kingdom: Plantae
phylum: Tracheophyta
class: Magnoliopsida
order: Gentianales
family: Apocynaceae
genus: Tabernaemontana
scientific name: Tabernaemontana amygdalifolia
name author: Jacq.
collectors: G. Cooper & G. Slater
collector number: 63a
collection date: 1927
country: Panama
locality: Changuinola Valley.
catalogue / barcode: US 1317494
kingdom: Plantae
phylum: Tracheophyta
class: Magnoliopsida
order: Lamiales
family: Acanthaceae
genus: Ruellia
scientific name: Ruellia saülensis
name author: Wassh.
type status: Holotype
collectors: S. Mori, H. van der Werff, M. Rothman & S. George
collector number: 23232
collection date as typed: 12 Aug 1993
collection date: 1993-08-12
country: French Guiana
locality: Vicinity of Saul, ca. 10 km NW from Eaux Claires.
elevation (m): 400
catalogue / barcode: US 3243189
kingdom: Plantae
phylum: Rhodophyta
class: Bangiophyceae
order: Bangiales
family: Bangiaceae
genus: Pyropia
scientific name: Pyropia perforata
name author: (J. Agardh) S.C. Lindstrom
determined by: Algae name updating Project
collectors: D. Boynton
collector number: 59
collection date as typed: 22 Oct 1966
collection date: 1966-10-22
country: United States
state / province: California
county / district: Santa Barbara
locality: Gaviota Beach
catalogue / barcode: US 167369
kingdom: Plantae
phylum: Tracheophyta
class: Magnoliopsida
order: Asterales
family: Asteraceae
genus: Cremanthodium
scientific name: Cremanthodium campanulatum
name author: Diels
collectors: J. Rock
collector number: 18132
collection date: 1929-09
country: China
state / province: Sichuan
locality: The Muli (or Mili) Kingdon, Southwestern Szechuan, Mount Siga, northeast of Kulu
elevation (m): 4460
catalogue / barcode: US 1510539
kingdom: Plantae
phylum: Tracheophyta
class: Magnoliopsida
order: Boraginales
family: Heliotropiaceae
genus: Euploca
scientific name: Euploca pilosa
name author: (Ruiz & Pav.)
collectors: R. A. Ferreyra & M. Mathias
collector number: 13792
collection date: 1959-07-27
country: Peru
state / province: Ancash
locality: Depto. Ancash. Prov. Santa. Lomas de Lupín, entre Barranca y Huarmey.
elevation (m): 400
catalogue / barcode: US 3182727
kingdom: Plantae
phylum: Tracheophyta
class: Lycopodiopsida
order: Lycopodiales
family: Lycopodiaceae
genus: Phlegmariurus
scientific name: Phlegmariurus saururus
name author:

Task requirements | Please copy out, unchanged, the part of the rows that opens with the line containing "collection date as typed: 22 Oct 1966" and closes with the line containing "collection date: 1959-07-27", including both of those lines.

Completed exercise |
collection date as typed: 22 Oct 1966
collection date: 1966-10-22
country: United States
state / province: California
county / district: Santa Barbara
locality: Gaviota Beach
catalogue / barcode: US 167369
kingdom: Plantae
phylum: Tracheophyta
class: Magnoliopsida
order: Asterales
family: Asteraceae
genus: Cremanthodium
scientific name: Cremanthodium campanulatum
name author: Diels
collectors: J. Rock
collector number: 18132
collection date: 1929-09
country: China
state / province: Sichuan
locality: The Muli (or Mili) Kingdon, Southwestern Szechuan, Mount Siga, northeast of Kulu
elevation (m): 4460
catalogue / barcode: US 1510539
kingdom: Plantae
phylum: Tracheophyta
class: Magnoliopsida
order: Boraginales
family: Heliotropiaceae
genus: Euploca
scientific name: Euploca pilosa
name author: (Ruiz & Pav.)
collectors: R. A. Ferreyra & M. Mathias
collector number: 13792
collection date: 1959-07-27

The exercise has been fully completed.